Using raw SQL instead of an ORM is one of the best examples of premature
optimization I can think of (unless you are very very good at SQL and have a
very complicated structure).

------
Myrmornis
This is great. Both for beginners to learn, and it looks useful also for
bootstrapping toy projects, and creating integration test suites for non-
standalone django libraries.

------
yeukhon
I've used Django before version 1.0 That's 3-4 years ago. The tutorial is
pretty good, though I took my time to understand every bit of piece. At the
time the best book anyone could get was _The Django Book_
([http://www.djangobook.com/en/2.0/index.html](http://www.djangobook.com/en/2.0/index.html)),
which unfortunately has ceased development.

I don't use Django these days but the hard part I remember was using signal.
Getting deep into the core to fit needs is hard of any framework.

There are many tutorials just covering the basics of the framework. Then the
author stops because eventually the complex stuff like handling long
computation, message queue, openid/oauth/ldap integration, load balancer are
very project dependent. While that's true, and every tool's author must have
some "tutorial" on how to use his or her tool, but this independence (or shall
I say decentralized) can be a burden on beginner.

I am very much like to think we should have a book that can cover more tool
integration.

------
jbeja
This is the tutorial that wouldn't got me scared the first time trying Django.

------
blazespin
The problem with the default django tutorial is that it gives you the
impression that you need all those pieces in place for it to work. This seems
like and gives the impression of an inflexible architecture. Django doesn't
need a specific set of components to be useful and tutorials which shows off
that side would be useful.

For example, someone might want to use django with cassandra. The current
default tutorial would discourage a user from doing that as it gives the
impression that a SQL backend is required.
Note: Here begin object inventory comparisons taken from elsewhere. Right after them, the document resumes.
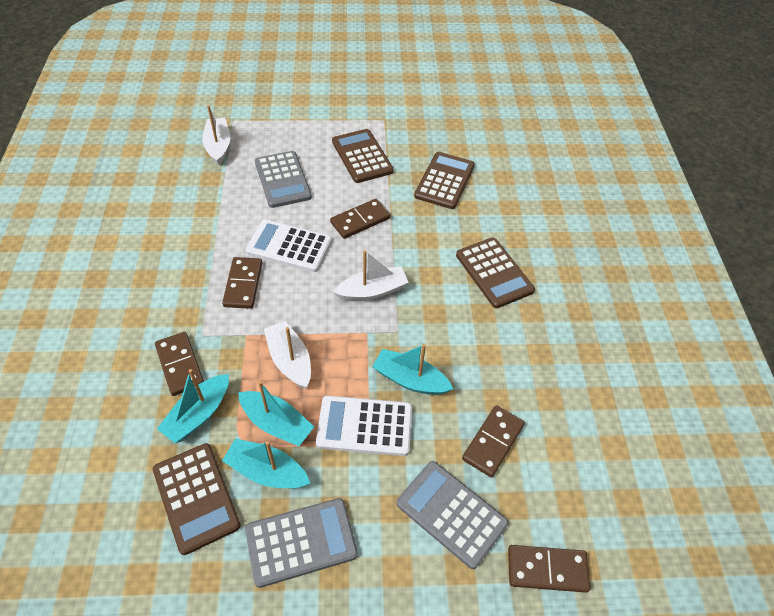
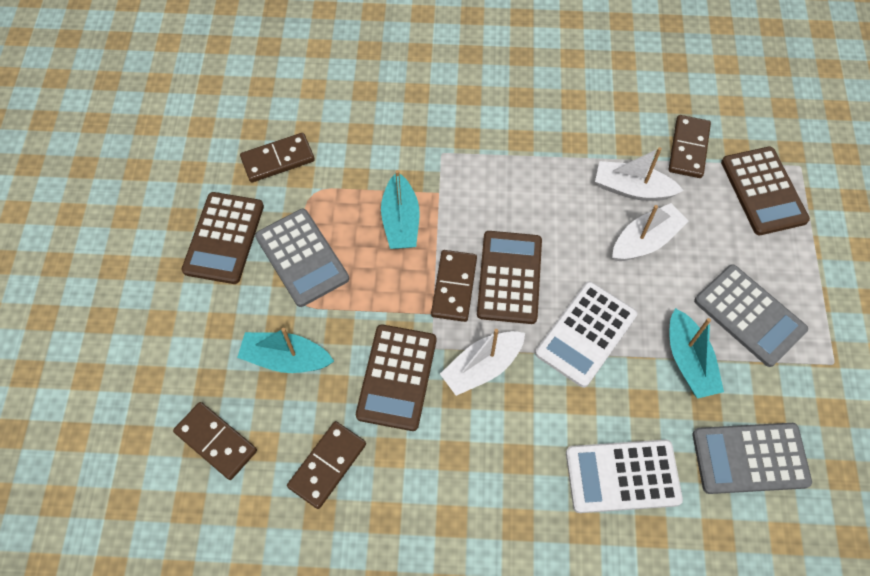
turquoise boat: [157,369,229,443] [222,438,310,489] [238,381,314,446] [372,344,453,395] = 4 -> [237,328,334,373] [381,170,420,249] [670,308,724,399] = 3

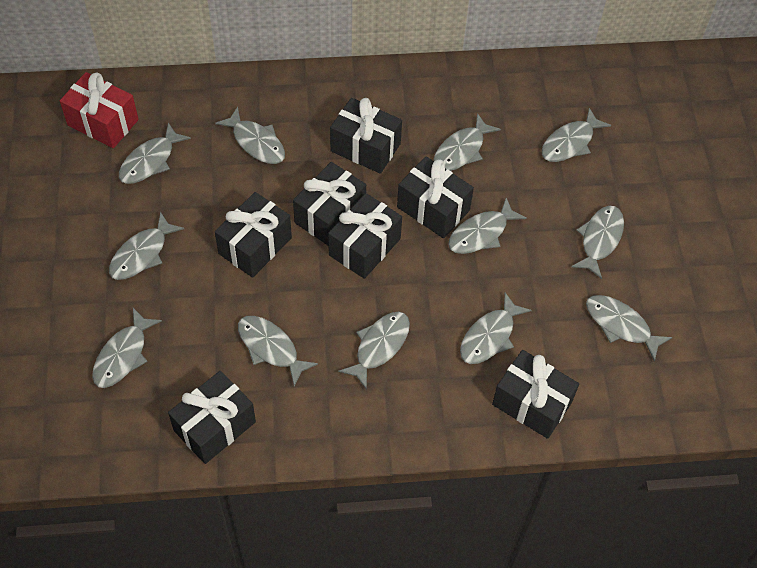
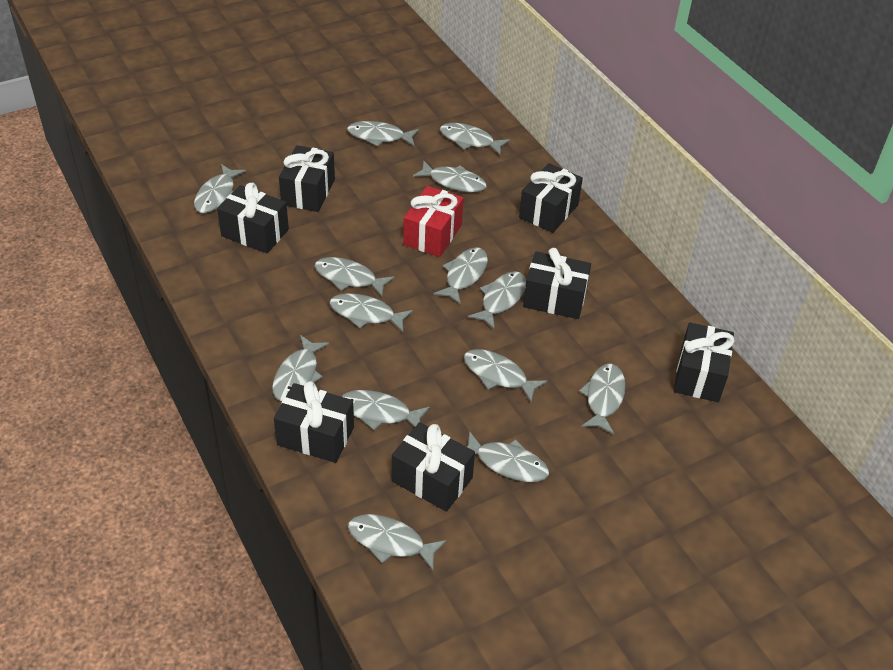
grey fish: [92,308,162,388] [109,212,184,280] [119,123,191,184] [215,107,285,164] [238,316,318,386] [339,312,410,390] [433,113,501,171] [448,198,527,254] [460,292,532,364] [542,108,611,162] [571,206,624,279] [586,295,672,362] = 12 -> [194,164,246,213] [272,335,330,401] [315,257,395,297] [330,293,413,332] [341,390,430,430] [347,121,419,147] [348,514,447,570] [413,160,487,192] [433,247,488,305] [440,123,510,155] [464,349,548,402] [467,431,549,482] [468,271,526,330] [579,364,626,435] = 14

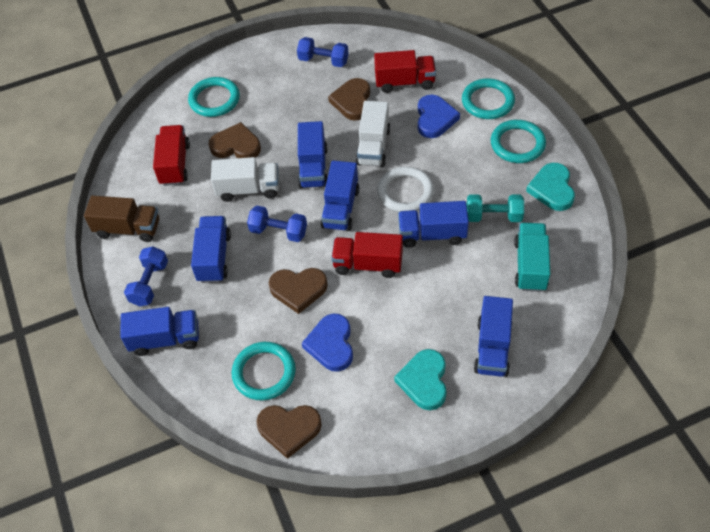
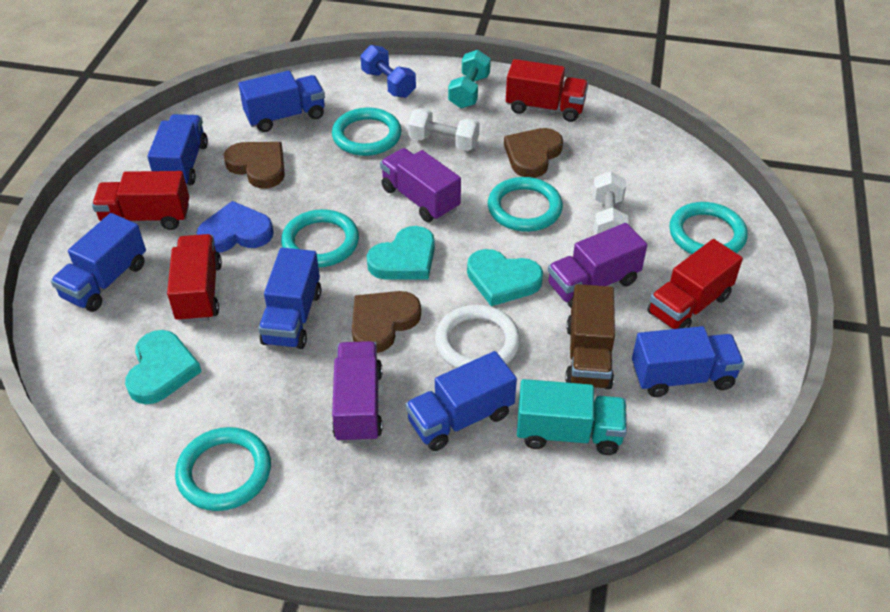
blue dumbbell: [124,246,168,306] [247,206,307,242] [297,37,349,67] = 3 -> [360,45,416,98] = 1
blue heart: [302,314,353,372] [418,94,460,138] = 2 -> [197,201,274,253] = 1
brown heart: [209,122,261,158] [256,405,322,459] [269,268,328,314] [328,78,370,121] = 4 -> [224,142,285,189] [352,291,421,353] [504,128,563,178] = 3
purple truck: none = 0 -> [332,341,382,443] [380,148,461,222] [548,223,647,308] = 3
red truck: [153,125,190,186] [331,232,403,278] [374,50,436,93] = 3 -> [92,171,189,230] [167,234,222,323] [506,59,588,122] [647,239,743,329] = 4
turquoise heart: [394,349,447,410] [526,163,575,211] = 2 -> [125,330,202,404] [367,226,435,280] [467,249,543,306] = 3
turquoise ring: [188,77,240,117] [232,342,296,400] [462,78,515,119] [491,120,546,163] = 4 -> [175,427,271,511] [281,209,359,267] [332,107,402,156] [488,177,563,232] [669,202,748,254] = 5
white dumbbell: none = 0 -> [408,108,480,151] [592,171,629,235] = 2
white truck: [211,157,279,202] [356,101,390,167] = 2 -> none = 0

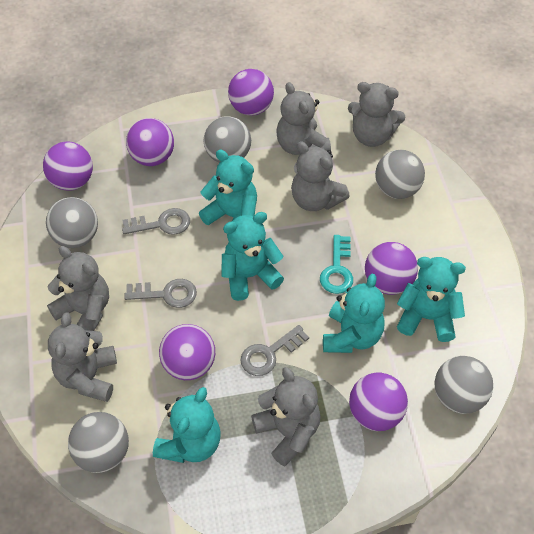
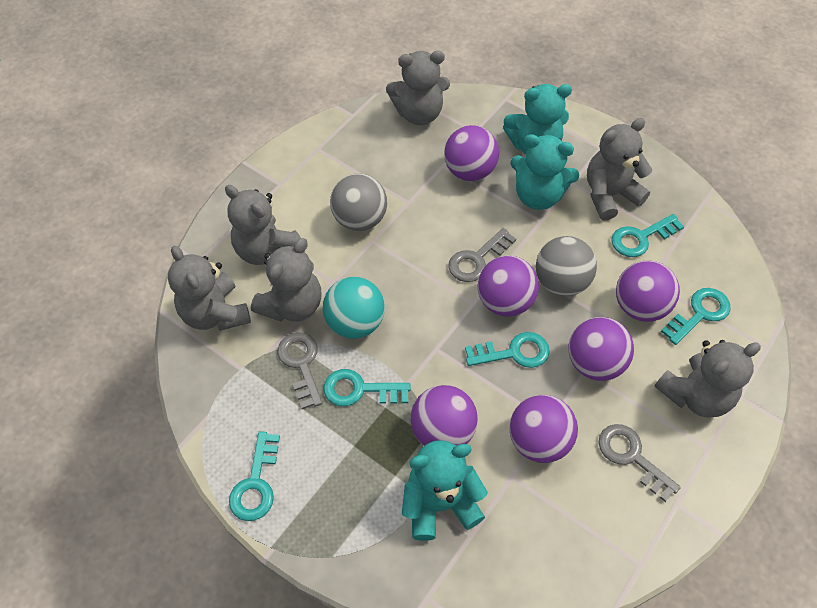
grey ball: [46,197,98,248] [68,412,129,473] [204,116,251,163] [375,150,425,199] [435,356,493,414] = 5 -> [330,173,387,231] [536,236,597,296] = 2
turquoise ball: none = 0 -> [323,277,385,339] = 1
turquoise key: [320,235,353,294] = 1 -> [229,431,280,521] [323,369,411,406] [465,332,550,368] [611,214,684,257] [661,288,731,345] = 5
turquoise teddy bear: [153,387,221,463] [199,150,257,225] [221,212,284,301] [323,274,385,353] [397,257,466,342] = 5 -> [402,440,488,541] [503,84,572,154] [510,134,579,210] = 3

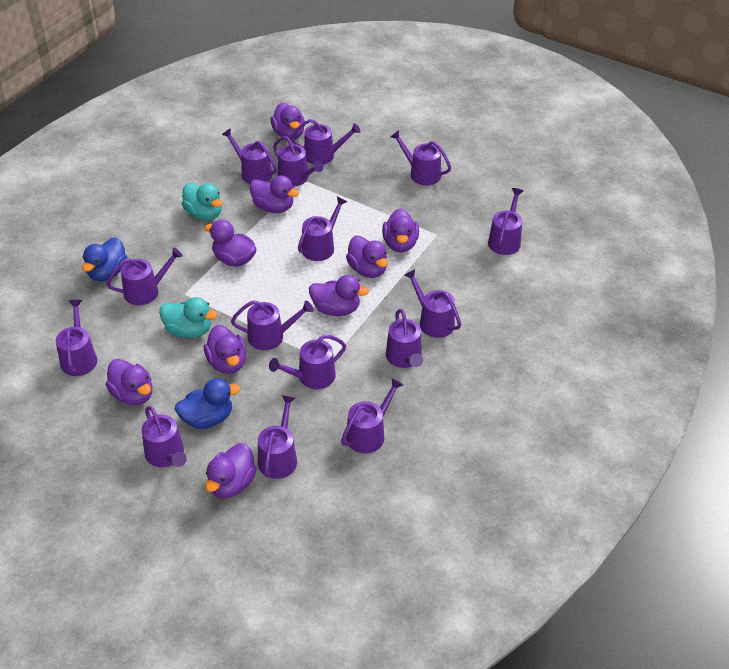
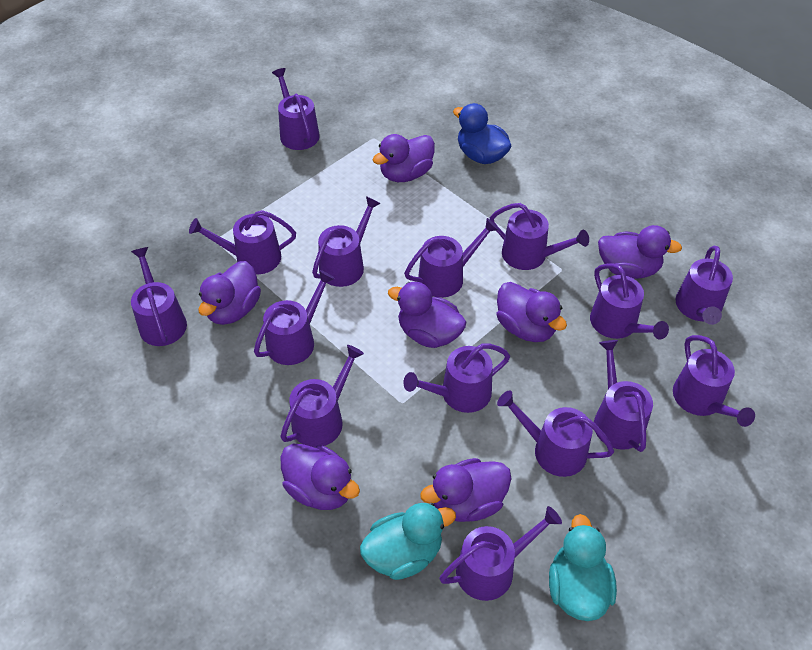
blue duck: [82,237,127,281] [175,378,240,429] = 2 -> [453,103,511,164] = 1
purple duck: [106,359,152,406] [204,325,247,374] [205,220,257,267] [205,443,257,499] [249,176,299,213] [271,103,305,140] [309,275,369,316] [346,236,388,278] [382,208,419,253] = 9 -> [198,261,261,325] [280,444,360,510] [373,134,435,182] [388,282,466,348] [420,458,512,522] [497,282,567,342] [598,225,682,279] = 7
Simpler, more decoupled tutorials might also attract a user base who have more
modern ideas on how to use django in different environments. We certainly need
those innovators to push things forward .. look at what they have done for
javascript over time.

------
tbatterii
getting rid of regex based routing would make it even simpler.

------
mladenkovacevic
The author creates their own BASE_PATH but I think in Django 1.6 this is taken
care of by a built in BASE_DIR

------
tbarbugli
Django is not a lightweight framework